How can we inspire someone to be forgiving, but not then feel like a perpetual victim?

Hearing about what forgiveness is and is not can motivate people to forgive.  Simply trying forgiveness can be highly motivating because it puts love in the heart when done well.  Also when forgiving is done well, the forgiver engages in the moral virtue of humility, which should help the forgiver to avoid a continual sense of victimhood with a “you owe me one” attitude.

I know that forgiving is important in both Judaism and Christianity. Is forgiveness mentioned in other faiths or worldviews such as Islam or Buddhism?

There is a book in the Koran called Joseph, which is based on the story of Joseph forgiving his half-brothers in Genesis within the Hebrew scriptures.  Islam, Judaism, Christianity, Buddhism, and Hinduism have favorable views of forgiving.  My book, Forgiveness Therapy, discusses these different viewpoints.  The different world religions do not talk negatively about forgiveness.  Buddhism does not have a word for forgiveness, but some of the stories in Buddhism show forgiveness.  Again, I discuss this in the book, Forgiveness Therapy.

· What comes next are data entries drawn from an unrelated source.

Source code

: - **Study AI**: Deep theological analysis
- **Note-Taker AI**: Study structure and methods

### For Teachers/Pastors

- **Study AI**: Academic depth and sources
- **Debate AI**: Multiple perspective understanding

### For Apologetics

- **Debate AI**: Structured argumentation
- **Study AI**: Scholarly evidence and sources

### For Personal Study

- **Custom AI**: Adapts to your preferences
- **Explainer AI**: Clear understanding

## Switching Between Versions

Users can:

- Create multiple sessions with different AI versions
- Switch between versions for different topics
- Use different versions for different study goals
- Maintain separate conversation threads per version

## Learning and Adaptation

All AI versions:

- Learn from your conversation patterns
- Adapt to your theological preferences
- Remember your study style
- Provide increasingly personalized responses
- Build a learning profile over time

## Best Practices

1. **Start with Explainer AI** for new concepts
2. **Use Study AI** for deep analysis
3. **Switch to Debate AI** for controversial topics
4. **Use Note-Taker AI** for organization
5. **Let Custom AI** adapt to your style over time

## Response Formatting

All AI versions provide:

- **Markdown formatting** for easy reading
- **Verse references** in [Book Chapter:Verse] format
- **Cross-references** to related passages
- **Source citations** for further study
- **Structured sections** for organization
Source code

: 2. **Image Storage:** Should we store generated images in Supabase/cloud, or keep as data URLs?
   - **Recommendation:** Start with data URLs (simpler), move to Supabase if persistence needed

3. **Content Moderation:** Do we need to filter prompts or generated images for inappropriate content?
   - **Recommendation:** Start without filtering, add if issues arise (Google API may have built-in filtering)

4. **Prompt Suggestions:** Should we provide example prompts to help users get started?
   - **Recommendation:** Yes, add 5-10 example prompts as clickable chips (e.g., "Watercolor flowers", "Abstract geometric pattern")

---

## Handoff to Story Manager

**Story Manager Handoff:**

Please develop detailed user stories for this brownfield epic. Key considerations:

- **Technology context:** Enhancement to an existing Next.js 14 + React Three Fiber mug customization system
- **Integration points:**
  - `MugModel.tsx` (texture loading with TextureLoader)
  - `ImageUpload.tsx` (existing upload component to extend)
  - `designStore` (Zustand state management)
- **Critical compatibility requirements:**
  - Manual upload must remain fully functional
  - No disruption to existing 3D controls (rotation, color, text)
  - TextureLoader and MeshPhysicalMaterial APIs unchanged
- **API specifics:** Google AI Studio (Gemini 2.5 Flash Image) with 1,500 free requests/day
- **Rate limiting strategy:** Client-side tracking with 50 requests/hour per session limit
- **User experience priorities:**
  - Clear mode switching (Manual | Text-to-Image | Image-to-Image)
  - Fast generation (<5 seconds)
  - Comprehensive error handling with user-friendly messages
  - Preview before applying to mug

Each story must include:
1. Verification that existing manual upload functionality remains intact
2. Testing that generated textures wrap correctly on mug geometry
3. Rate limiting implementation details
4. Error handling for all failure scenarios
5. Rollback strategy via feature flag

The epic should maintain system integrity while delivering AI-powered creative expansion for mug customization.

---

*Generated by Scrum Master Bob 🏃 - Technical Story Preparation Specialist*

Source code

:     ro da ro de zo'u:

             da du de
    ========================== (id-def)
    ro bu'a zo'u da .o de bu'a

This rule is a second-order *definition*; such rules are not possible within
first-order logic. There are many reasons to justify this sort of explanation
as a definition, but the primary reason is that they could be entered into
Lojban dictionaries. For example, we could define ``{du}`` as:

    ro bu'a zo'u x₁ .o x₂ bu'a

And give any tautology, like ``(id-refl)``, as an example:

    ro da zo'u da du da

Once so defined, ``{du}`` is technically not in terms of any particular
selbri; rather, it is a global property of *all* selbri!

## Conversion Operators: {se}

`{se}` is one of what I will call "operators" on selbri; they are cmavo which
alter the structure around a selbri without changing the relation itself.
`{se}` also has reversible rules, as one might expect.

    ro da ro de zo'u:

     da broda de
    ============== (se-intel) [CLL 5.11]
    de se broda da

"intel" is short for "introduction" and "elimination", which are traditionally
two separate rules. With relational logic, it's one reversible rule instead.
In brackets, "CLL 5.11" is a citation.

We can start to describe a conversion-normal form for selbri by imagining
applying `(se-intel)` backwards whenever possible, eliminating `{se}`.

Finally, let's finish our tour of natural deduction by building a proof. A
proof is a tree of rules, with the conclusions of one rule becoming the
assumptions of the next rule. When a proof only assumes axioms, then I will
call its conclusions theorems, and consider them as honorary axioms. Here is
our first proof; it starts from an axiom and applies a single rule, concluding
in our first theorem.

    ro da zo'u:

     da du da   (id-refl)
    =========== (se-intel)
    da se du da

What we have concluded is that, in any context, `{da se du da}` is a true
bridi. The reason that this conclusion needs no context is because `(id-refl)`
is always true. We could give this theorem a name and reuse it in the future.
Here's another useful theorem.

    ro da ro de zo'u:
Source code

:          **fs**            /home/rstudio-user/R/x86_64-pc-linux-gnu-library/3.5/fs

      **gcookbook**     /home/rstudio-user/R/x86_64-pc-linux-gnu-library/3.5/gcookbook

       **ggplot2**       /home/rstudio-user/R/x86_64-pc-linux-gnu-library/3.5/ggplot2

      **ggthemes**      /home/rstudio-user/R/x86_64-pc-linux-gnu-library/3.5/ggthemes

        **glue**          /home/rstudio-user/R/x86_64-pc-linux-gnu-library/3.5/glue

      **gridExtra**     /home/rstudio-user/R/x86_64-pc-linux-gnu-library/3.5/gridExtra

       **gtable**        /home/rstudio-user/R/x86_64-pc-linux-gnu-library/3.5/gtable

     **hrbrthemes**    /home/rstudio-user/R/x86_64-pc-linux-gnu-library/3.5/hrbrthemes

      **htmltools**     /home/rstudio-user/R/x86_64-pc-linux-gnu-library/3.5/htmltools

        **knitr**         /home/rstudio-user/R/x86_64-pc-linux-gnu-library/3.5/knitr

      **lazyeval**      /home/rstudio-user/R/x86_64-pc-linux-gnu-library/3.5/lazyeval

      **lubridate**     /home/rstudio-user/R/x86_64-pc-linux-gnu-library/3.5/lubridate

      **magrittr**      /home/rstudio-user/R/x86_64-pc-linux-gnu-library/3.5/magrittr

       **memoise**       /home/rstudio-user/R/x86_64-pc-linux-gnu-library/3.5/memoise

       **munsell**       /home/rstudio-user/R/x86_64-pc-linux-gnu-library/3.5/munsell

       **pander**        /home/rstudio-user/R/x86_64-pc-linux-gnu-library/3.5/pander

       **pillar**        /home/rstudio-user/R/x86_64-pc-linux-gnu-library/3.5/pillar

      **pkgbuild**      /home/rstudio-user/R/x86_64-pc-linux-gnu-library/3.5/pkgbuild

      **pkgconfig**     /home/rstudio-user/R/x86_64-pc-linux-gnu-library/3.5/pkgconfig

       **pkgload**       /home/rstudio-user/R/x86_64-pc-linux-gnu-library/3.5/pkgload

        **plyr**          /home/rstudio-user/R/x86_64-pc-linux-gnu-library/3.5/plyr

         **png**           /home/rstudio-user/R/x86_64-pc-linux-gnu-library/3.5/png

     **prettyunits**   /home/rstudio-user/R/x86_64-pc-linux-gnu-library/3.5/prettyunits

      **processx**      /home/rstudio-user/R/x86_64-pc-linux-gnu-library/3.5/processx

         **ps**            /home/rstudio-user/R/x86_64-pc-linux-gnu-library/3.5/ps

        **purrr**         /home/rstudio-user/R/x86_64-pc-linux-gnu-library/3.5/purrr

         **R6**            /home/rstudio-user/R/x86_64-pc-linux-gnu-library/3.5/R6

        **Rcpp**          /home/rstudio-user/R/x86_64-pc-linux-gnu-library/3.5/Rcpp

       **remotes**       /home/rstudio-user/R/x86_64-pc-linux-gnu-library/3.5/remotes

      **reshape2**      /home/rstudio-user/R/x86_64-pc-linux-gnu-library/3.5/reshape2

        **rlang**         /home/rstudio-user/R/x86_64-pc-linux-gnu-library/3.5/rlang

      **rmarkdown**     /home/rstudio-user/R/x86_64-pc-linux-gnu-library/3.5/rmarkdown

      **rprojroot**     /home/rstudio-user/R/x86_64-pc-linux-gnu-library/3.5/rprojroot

When a close friend really hurt me deeply I felt attacked mentally, physically, and emotionally. I always felt out of control. I faced humiliation and suffered anxiety. I developed migraine headaches and spent time in the hospital. Their words made me feel worthless. Am I worthless?

You most certainly are not worthless.  Why?  It is because all people are special, unique, and irreplaceable.  There never was a person on this earth quite like you…..and there never will be again.  As with the case of self-esteem or negative feelings toward the self, your thinking sometimes can become too general about who you are relative to the betrayals which you have experienced. You might slowly, and without even noticing it, drift into negative self-statements about who you are as a person. It is time to resurrect the truth: You are a person of worth no matter what, not matter how much pain you have, no matter the condemning statements from others. I urge you to re-read the previous sentence until this new thinking about who you are is solidified and consistent within you.  You….have…..great……worth.

We have been in this new year for almost a month now. The idea of being happy in the new year is lost on me because of how I have been treated in the past. I am angry. Can you suggest a way for me to truly have hope for a happy new year this time?

We sometimes think that those who hurt us have far more control over us than they actually do. We often measure our happiness or unhappiness by what has happened in the past. My challenge to you today is this: Consider forgiving those who have hurt you, who have hurt your happiness.  Your response of forgiveness now to the one (or ones) who hurt you can set you free from a past influence that has been toxic. Try to measure your happiness by what you will do next (not by what is past). Your next move can be this––to love regardless of what others do to you. I gently urge you to try this and see if your happiness increases.